Later that day, we learned how to wind a bobbin.  I had no idea what function a bobbin might serve, but later that afternoon when we actually got to weaving, I knew exactly what to do when I ran out of yarn!

They made us lunch on the first day, knowing that everyone would be coming from some distant form of travel.  Adorable!

Here’s what I realized as soon as I sat down at my very first loom: Everything about weaving reminds me of something else from another part of my life.

The way that each set of treadles that you push with your feet will pull up a different combination of shafts reminds me of playing a chord on a grand piano.

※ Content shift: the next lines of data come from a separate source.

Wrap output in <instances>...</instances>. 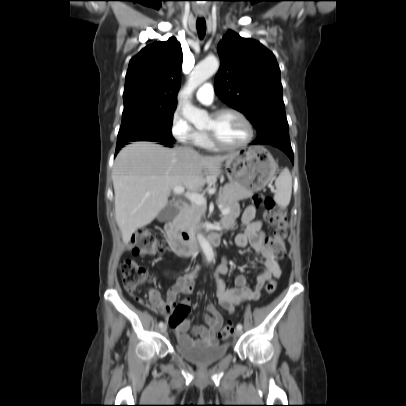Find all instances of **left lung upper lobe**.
<instances>
[{"instance_id": "5c2ea615", "label": "left lung upper lobe", "mask_w": 406, "mask_h": 406, "mask_svg": "<svg viewBox=\"0 0 406 406\" xmlns=\"http://www.w3.org/2000/svg\"><path fill=\"white\" fill-rule=\"evenodd\" d=\"M221 66L214 81L218 97L244 113L257 139L289 140L280 69L260 42L229 30L218 45Z\"/></svg>"}]
</instances>
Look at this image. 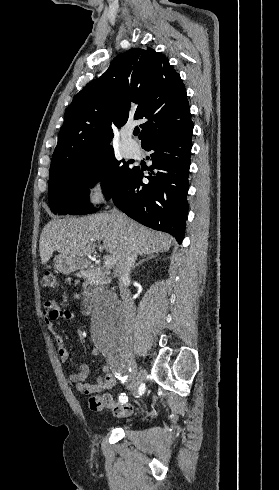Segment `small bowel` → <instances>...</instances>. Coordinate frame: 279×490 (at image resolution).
Here are the masks:
<instances>
[{
  "label": "small bowel",
  "instance_id": "small-bowel-1",
  "mask_svg": "<svg viewBox=\"0 0 279 490\" xmlns=\"http://www.w3.org/2000/svg\"><path fill=\"white\" fill-rule=\"evenodd\" d=\"M42 316L44 324L51 328L54 322L58 320H73L75 314L68 309L61 307L55 301H47L43 305ZM54 340L57 345V351L59 358L62 362H67L70 359V351L66 347L63 338L54 334ZM97 352L94 351V354ZM90 373V369L87 364L79 362L78 371H73L69 374V381L75 385V389L78 393L88 395L96 394L101 391L111 389L115 383L114 377L108 367L103 368V375L99 377L94 383H86L85 380Z\"/></svg>",
  "mask_w": 279,
  "mask_h": 490
}]
</instances>
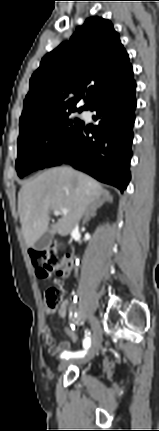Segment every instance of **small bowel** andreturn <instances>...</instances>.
<instances>
[{
	"label": "small bowel",
	"mask_w": 159,
	"mask_h": 431,
	"mask_svg": "<svg viewBox=\"0 0 159 431\" xmlns=\"http://www.w3.org/2000/svg\"><path fill=\"white\" fill-rule=\"evenodd\" d=\"M72 268H73V264H72L71 260L66 257L58 266L57 275L59 277H61L62 279H66L69 276ZM67 307H68V301L66 300L61 304V306L58 310V314H59V317L61 319L65 318L66 312H67ZM66 329H70V328L65 327L64 332ZM42 335H43L44 342L48 347V353L50 355L56 356V355L62 354L64 352H70L69 351L70 343L66 340H61L57 344H53V335H52V332H51V329L49 326L45 325L43 327Z\"/></svg>",
	"instance_id": "1"
}]
</instances>
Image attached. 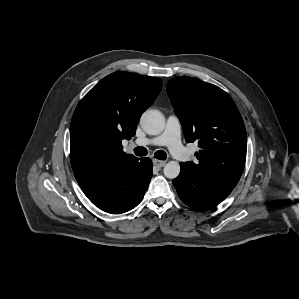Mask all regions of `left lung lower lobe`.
I'll list each match as a JSON object with an SVG mask.
<instances>
[{
  "mask_svg": "<svg viewBox=\"0 0 299 299\" xmlns=\"http://www.w3.org/2000/svg\"><path fill=\"white\" fill-rule=\"evenodd\" d=\"M181 171L173 180L180 199L194 209H208L223 201L233 190L219 182L192 173L183 163Z\"/></svg>",
  "mask_w": 299,
  "mask_h": 299,
  "instance_id": "0a47b994",
  "label": "left lung lower lobe"
}]
</instances>
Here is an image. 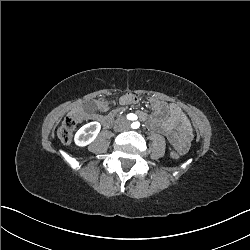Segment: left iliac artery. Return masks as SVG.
Segmentation results:
<instances>
[{
    "instance_id": "obj_1",
    "label": "left iliac artery",
    "mask_w": 250,
    "mask_h": 250,
    "mask_svg": "<svg viewBox=\"0 0 250 250\" xmlns=\"http://www.w3.org/2000/svg\"><path fill=\"white\" fill-rule=\"evenodd\" d=\"M138 127H139V123L138 122L132 124V128L137 129Z\"/></svg>"
}]
</instances>
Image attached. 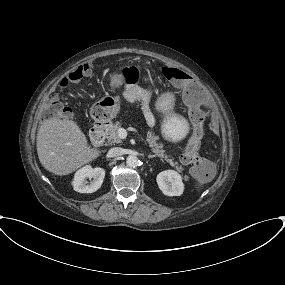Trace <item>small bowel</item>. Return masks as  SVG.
<instances>
[{"label":"small bowel","mask_w":285,"mask_h":285,"mask_svg":"<svg viewBox=\"0 0 285 285\" xmlns=\"http://www.w3.org/2000/svg\"><path fill=\"white\" fill-rule=\"evenodd\" d=\"M125 98L128 102L141 101L144 102L148 99V94L146 91L139 89L133 85H129L124 92ZM146 121L149 127L154 125V118L150 113L145 114ZM213 176V172L209 174L207 180H210Z\"/></svg>","instance_id":"c3829d8e"}]
</instances>
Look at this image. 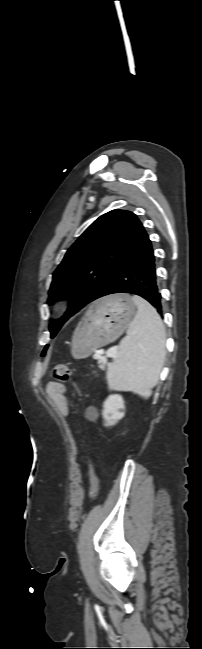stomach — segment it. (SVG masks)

The 2-line pattern that I read to make my very first sample (blue one below) reads like a fair isle chart in knitting (right-to-left, with every square representing a stitch — or in this case, a set of “stitches”).

When I was little, my parents used to keep me occupied by buying me workbooks, full of number games and puzzles and codes.  They were all entertaining enough, but my favorite ones were these — they were just so satisfying.  I’d trudge through all the word finds and anagrams until the rare number code puzzle would pop up, like the elusive rye crisps in your Chex Mix.  And while reading the pattern for this sample felt similar enough to a knitting chart, the fact that you have to know the special code that every block represents in order to press the treadles in the right order and make the design appear felt…extremely familiar.

And though I’d stopped playing piano by the time I was 10, sitting down at the bench with this in front of me felt pretty familiar too.

In my twenties, I spent six years making extra money by transcribing everything from outdoorsman TV shows to prison phone calls, and in fact, this moonlighting gig is what I owe my first year at Yarnia to, knowing that I could take the ridiculous leap of opening a store even without the promise of immediate income.  I’ve always been a lightning fast typist, but the year I upgraded and sprung for a foot pedal, that’s when it really became worth my while.  So the simultaneity of throwing the shuttle with my hands, while echoing the rhythm of the pattern in my head, and executing the code with my feet, also felt more natural than I would have ever expected.

Oh, and obviously, I have a soft spot for large-scale industrial textile production.  I couldn’t help but text my mom to tell her that “this is like summer camp meets Norma Rae!”

That’s pretty much how I’m feeling about weaving on day one.